In questa pellicola qualsiasi personaggio esca dagli stereotipi è condannato a prematura fine, oppure è una presenza necessaria a far proseguire la storia, un accessorio di scena. Sangimel in parte sfugge a questo destino; anche se viene ben presto ucciso, a lui è affidato il copione più interessante, ed è impersonato dal grande ‘Gimli’ John Rhys-Davies. La sua interpretazione, per quanto breve, è convincente al punto che al confronto gli altri attori sembrano dei dilettanti allo sbaraglio. Più probabilmente si tratta di bravi caratteristi sminuiti da battute degne di una soap opera; se Gabriel ha un ruolo tutto fisico e ruba poco a poco la scena a Luisa, e i sovrani hanno qualche momento felice, per gli altri mancano concrete occasioni di riscatto. Sono prevedibili, come il consigliere traditore Paxian Ru, oppure passano lievi sulla scena, come il cavaliere Ponteiro.

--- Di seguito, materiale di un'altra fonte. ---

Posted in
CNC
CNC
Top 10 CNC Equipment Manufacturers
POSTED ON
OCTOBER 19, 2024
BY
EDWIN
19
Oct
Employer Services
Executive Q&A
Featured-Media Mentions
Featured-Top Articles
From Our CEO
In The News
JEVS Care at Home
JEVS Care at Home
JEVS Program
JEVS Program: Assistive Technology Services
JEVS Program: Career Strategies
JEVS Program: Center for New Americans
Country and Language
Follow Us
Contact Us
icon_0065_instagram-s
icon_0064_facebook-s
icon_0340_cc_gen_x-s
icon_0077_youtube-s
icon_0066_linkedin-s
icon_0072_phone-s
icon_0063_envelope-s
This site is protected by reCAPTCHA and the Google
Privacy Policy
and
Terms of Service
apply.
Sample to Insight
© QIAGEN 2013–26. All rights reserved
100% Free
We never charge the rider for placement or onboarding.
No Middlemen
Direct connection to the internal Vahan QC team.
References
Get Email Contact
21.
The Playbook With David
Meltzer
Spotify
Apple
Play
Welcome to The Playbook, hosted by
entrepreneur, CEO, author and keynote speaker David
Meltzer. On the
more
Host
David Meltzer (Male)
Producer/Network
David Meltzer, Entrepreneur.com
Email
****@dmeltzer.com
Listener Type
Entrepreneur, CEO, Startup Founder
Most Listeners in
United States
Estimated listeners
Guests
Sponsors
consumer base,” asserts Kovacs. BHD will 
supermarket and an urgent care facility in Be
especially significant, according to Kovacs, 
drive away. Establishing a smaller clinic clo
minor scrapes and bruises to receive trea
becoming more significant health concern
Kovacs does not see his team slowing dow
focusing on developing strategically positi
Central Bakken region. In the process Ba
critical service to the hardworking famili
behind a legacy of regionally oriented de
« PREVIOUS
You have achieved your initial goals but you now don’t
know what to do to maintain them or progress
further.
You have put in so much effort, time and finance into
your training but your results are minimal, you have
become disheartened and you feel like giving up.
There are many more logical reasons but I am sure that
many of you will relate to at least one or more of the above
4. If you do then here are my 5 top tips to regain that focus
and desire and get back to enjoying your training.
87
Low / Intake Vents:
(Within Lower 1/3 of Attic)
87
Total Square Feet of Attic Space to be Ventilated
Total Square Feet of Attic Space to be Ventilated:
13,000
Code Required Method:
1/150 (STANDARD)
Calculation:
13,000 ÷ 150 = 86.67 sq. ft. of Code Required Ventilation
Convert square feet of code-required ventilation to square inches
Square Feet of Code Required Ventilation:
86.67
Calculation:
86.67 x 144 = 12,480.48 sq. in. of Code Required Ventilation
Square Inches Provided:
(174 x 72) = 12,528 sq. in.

È difficile stabilire se le cause di tanta superficialità nella sceneggiatura e nei dialoghi siano imputabili solamente a una mediocre sensibilità artistica, o se siano dovuti agli scarsi mezzi a disposizione dei produttori. I costumi rivelano una povertà disarmante, e se la corte pare uscita da una chiassosa festa medievale paesana, le armature ricordano i costumi improvvisati dai primi appassionati di gioco di ruolo dal vivo. Anche le scene di combattimento sono sottotono, come se avessero messo in mano a degli sprovveduti delle armi giocattolo. Non basta far oscillare la macchina da presa, per simulare la violenza di un bel fendente… Considerato che in Romania e in Est Europa esistono ottime compagnie di rievocazione storica, viene da chiedersi come mai abbiano fatto a meno di queste comparse specializzate. Grava il sospetto che il non geniale Pitof sia stato costretto a realizzare una pellicola professionale con strumenti inadeguati, degni di un film indipendente, e magari in tempi esigui.
Di fatto Fire and Ice è una pellicola che cede a troppi compromessi ed è penalizzata da ovvie ristrettezze economiche. Pitof si sforza di accontentare le esigenze del target televisivo medio, trascurando il fatto che il fantasy piace a un pubblico meno eterogeneo di quello che accende la televisione ogni sera. Non è un caso se le serie televisive fantasy o fantascientifiche che hanno conquistato i cuori e gli schermi hanno avuto il coraggio di restringere il target degli spettatori: o si punta sui giovanissimi, o si va verso gli adulti. Le mezze stagioni non esistono più, e anche le mezze misure sono in crisi. Provaci ancora Pitof, ma stavolta cambia sceneggiatore!
Cuccussette vi ringrazia della lettura.